Now, the folks at AWS are showcasing how Q CLI agents can be guided by those very specifications, using Kiro’s structured docs as both blueprint and test plan. Instead of a developer telling an agent what to check, the spec itself defines what should be validated.
AI goes from code generation to self-validation
Massimo Re Ferrè, a product management director at AWS, introduced a hands-on experiment that did just that.
“I often spend time to check manually if the result of my prompt leads to good results… why should I (or someone in QA) follow that checklist, instead of having ‘an AI’ go through it, and report back with its findings?,” Re Ferrè wrote. “Enter Amazon Q CLI.”
Instead of manual QA, Re Ferrè crafted a custom Q CLI agent equipped with Playwright (for UI automation) and Fetch (for API testing), exposed as MCP servers. He defined it in a simple JSON config — giving the agent access to those tools, pointing it at Kiro’s requirements.md
, and restricting its permissions so it could read files and run checks but not alter the codebase. From there, the agent navigated the generated application and validated each acceptance criterion, producing a structured report of passes, failures, and partial matches.

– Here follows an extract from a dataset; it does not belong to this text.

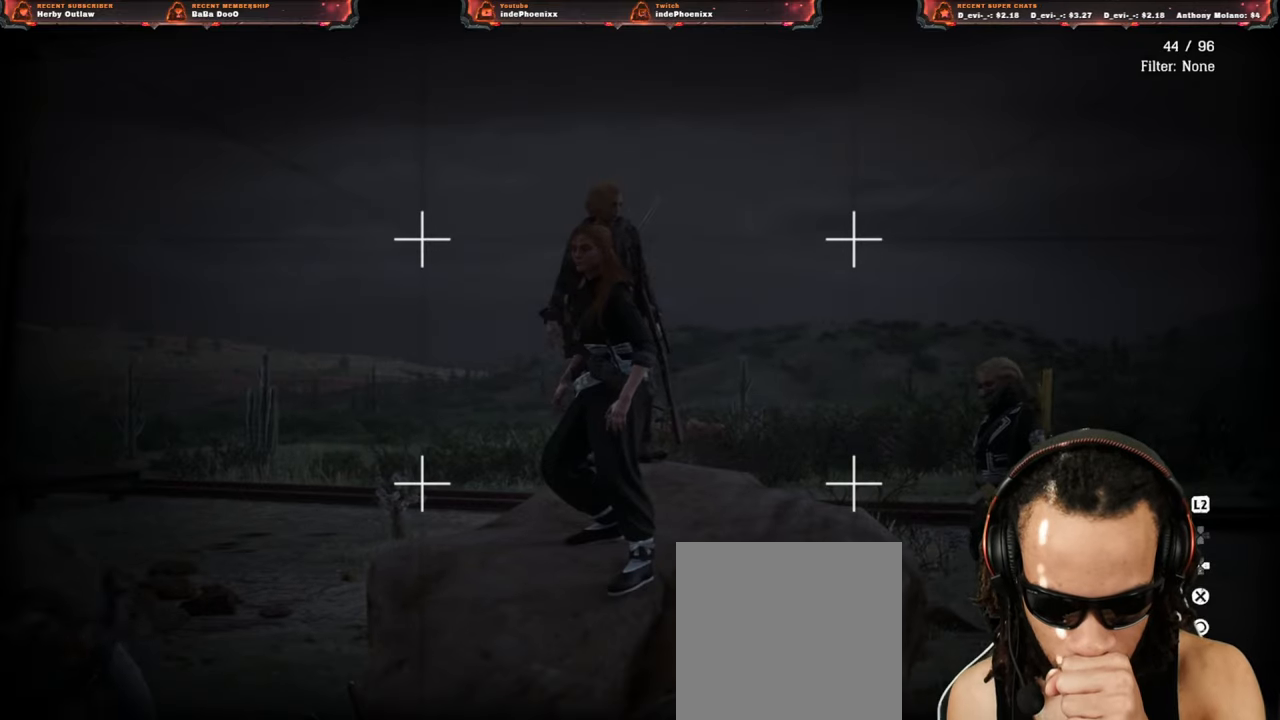
{"buttons": [], "left_stick": "center", "right_stick": "right", "events": [[250, "right_stick", "down-right"], [400, "right_stick", "right"]]}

{ "$schema": "https://raw.githubusercontent.com/aws/amazon-q-developer-cli/refs/heads/main/schemas/agent-v1.json", "name": "kiroqa", "description": "An agent to QA Kiro specs requirements", "mcpServers": { "fetch": { "command": "uvx", "args": \["mcp-server-fetch"\] }, "playwright": { "command": "npx", "args": \["@playwright/mcp@latest"\] } }, "allowedTools": \["fs\_read", "execute\_bash", "@fetch", "@playwright"\], "resources": \["file://requirements.md"\] }
Next, Re Ferrè extended the setup with a companion markdown file, test_requirements_prompt.md
, which laid out what the agent should do during its QA run. Rather than hand-craft it, he prompted Q CLI to generate the script, then iterated between manual tweaks and further AI refinements. With that in place, he ran his go-to “litmus test” (a small Flask voting app spec) and let the agent automatically check each acceptance criterion, outputting a structured report of passes, failures, and partial matches.
A proof-of-concept with promise
Re Ferrè is careful to frame the exercise as a proof-of-concept, rather than a production-ready setup. The experiment shows how agents can validate Kiro’s specs automatically, but he also emphasizes the importance of keeping them constrained and under human control. And while his conclusions are worth noting, they also come with the caveat that Re Ferrè is an AWS employee, so he is incentivized to present the company’s tools favorably. But of course, anyone is free to take the same approach and test it for themselves.
Nonetheless, the experiment demonstrates a practical loop where AI not only builds software but also validates it against the specifications that defined it. It’s a glimpse at a future where QA is continuous, automated, and spec-driven by design.